■ Goal: Rewrite everything from the start of the lines down to the line containing "picture [107, 1062, 902, 1754]", changing "bounding box" to "bbox" and leaving the rest as it is.

===== Extracted information =====

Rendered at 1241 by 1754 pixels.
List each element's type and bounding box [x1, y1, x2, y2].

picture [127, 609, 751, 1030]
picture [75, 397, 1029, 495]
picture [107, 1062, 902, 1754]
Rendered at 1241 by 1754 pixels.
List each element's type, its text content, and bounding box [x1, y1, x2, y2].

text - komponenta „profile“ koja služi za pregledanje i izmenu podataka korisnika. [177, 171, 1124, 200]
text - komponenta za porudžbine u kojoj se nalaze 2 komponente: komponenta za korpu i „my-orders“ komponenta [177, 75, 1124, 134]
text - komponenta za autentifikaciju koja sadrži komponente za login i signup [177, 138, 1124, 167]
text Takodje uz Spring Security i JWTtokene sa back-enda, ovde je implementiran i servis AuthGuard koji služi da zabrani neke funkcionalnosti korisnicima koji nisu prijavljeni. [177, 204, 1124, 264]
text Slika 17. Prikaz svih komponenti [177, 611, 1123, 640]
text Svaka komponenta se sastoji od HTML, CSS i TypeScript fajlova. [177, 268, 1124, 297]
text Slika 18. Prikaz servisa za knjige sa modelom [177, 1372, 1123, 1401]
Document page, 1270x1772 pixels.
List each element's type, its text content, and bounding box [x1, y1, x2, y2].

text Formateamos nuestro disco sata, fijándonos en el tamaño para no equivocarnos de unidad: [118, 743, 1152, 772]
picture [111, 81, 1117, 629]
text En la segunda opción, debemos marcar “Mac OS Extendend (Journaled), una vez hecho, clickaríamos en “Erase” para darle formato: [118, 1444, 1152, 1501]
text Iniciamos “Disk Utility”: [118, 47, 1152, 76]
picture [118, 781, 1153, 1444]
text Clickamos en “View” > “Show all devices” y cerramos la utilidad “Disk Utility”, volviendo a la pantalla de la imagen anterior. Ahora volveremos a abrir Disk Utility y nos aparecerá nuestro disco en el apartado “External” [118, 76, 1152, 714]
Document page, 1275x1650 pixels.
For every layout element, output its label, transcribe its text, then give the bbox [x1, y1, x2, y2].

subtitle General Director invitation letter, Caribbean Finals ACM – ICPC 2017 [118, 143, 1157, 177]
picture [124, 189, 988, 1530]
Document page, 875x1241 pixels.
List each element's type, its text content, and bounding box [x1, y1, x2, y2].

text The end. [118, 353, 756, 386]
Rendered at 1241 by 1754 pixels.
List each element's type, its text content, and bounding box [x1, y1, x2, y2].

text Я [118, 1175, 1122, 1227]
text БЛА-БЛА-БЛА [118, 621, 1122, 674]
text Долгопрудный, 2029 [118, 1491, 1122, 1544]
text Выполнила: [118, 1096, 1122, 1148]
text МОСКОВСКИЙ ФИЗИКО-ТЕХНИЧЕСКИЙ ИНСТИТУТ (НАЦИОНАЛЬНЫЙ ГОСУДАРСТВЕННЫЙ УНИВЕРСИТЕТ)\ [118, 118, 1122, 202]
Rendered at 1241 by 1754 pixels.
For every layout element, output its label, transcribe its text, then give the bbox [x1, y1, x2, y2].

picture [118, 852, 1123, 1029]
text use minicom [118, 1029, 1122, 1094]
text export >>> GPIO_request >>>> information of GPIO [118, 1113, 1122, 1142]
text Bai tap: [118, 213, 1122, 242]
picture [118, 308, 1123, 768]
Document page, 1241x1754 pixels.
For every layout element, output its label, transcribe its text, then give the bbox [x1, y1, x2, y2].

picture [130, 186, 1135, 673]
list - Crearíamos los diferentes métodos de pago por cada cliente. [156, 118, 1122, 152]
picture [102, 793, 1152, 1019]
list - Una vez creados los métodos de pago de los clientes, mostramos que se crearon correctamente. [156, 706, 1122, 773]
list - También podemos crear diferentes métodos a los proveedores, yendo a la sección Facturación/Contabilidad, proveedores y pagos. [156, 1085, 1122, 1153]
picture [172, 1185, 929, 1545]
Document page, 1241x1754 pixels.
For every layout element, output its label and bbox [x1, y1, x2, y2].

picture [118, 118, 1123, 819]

=====

■ Full response:
Rendered at 1241 by 1754 pixels.
List each element's type and bbox [x1, y1, x2, y2].

picture [127, 609, 751, 1030]
picture [75, 397, 1029, 495]
picture [107, 1062, 902, 1754]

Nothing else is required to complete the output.